Netflix’s biggest threat lurks behind the curtain

YouTube’s ad-spend tailwind, and the weight of Alphabet behind it, makes it a big threat to Netflix

Competition for Netflix’s video-streaming crown is vicious and visible. But its biggest threat lurks behind the curtain. YouTube is lavishing money on programming and lapping up ad revenue at a scorching pace. As a stand-alone company, it could overtake Netflix’s $216 billion market valuation. The fact that the Alphabet subsidiary isn’t a stand-alone company only increases the danger.

Different revenue models

Walt Disney, AT&T, Comcast’s NBC and Apple have all launched subscription-based streaming products to get more of what Netflix already has. YouTube, part of the $1.5 trillion Alphabet empire that also includes search engine Google, is in a different category. It’s free to watch, which is a potent draw for viewers. More than 80 per cent of American adults say they used YouTube this year, eclipsing Facebook, according to Pew Research Center tuning in to the likes of philanthropist stunt creator “MrBeast.”

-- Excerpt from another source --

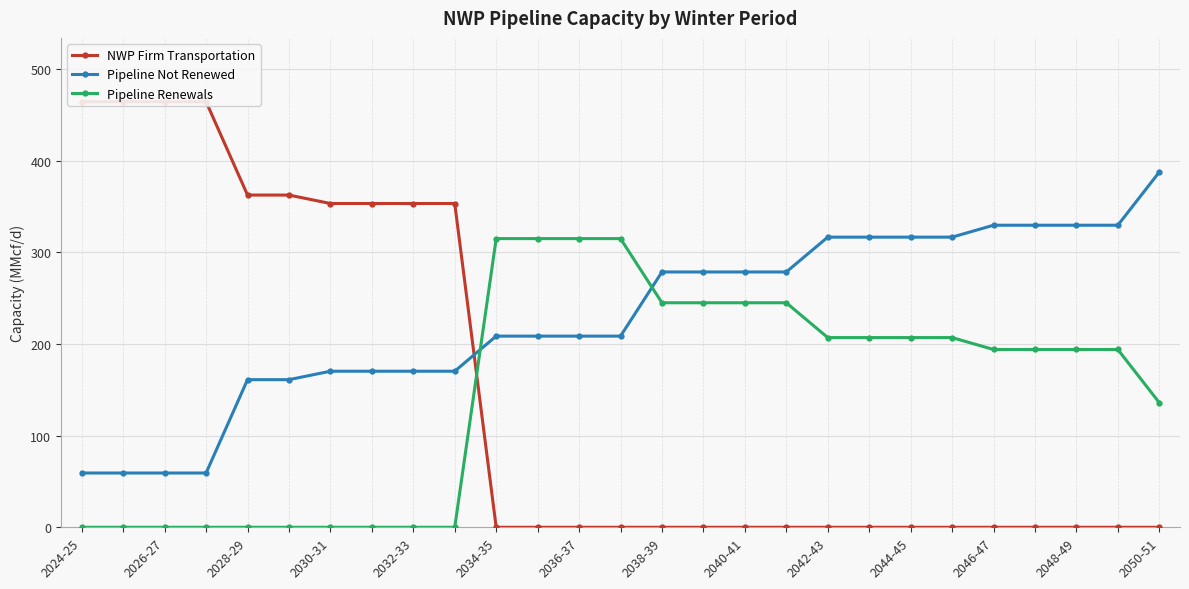

The NWP Firm Transportation series shows 248.0 at 26. True or false?

False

Netflix had no problem getting people to pay when they were trapped in their homes with few entertainment choices. That may be changing. Last quarter the company missed its own subscriber forecast. Meanwhile, advertisers are cranking up budgets to capture pent-up consumer spending power, which doesn’t do much for Netflix but benefits YouTube. The video platform’s ad revenue increased faster than Netflix’s revenue growth for the last three successive quarters.

Increasing ad revenue

YouTube could, as a result, be worth a hefty sum. Assume that its ad revenue keeps increasing at the first quarter’s 49 per cent rate for the whole of this year, leading to $29 billion in sales. YouTube may not have blockbuster shows like Netflix’s “The Crown” but it has the ad-spend tailwind, and the weight of Alphabet behind it, so there’s no reason it shouldn’t be valued at the same eight times sales as its arch-rival. That would give it a theoretical enterprise value of more than $230 billion, a little bigger than Netflix.

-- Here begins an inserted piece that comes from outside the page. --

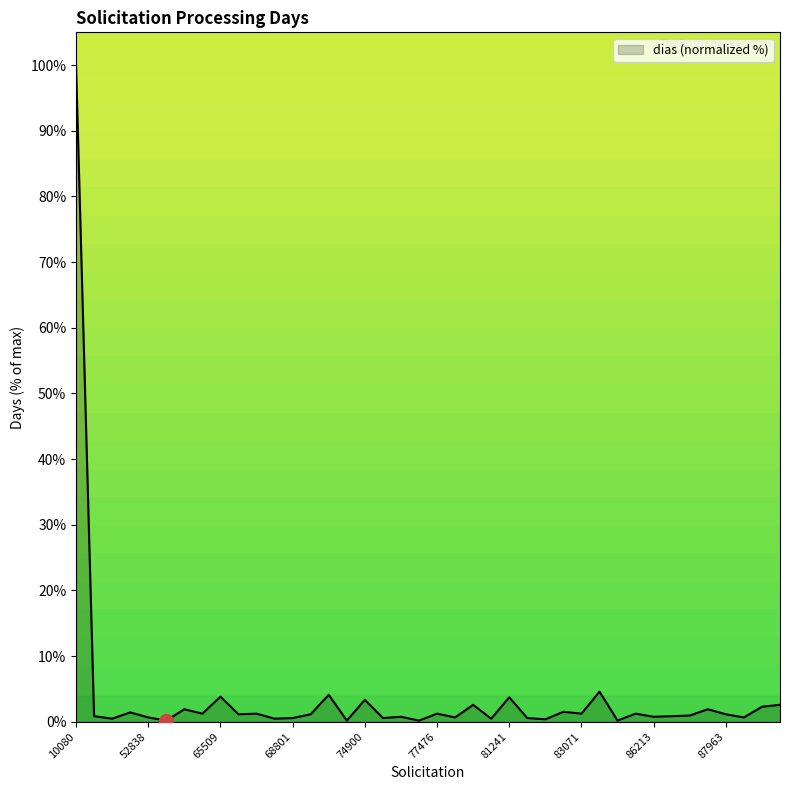

What is the maximum value shown in the chart?

100.0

Even though YouTube and Netflix have different revenue models, they are very much direct competitors. Co-Chief Executive Reed Hastings has noted that when YouTube went momentarily dark in 2018, Netflix sign-ups spiked. YouTube doesn’t have a transparent market value to give Netflix investors a clear sense of the competitive dynamic — and Alphabet shows no intention of spinning it off. But that just raises the risk that Netflix investors realize too late how big the YouTube threat really is.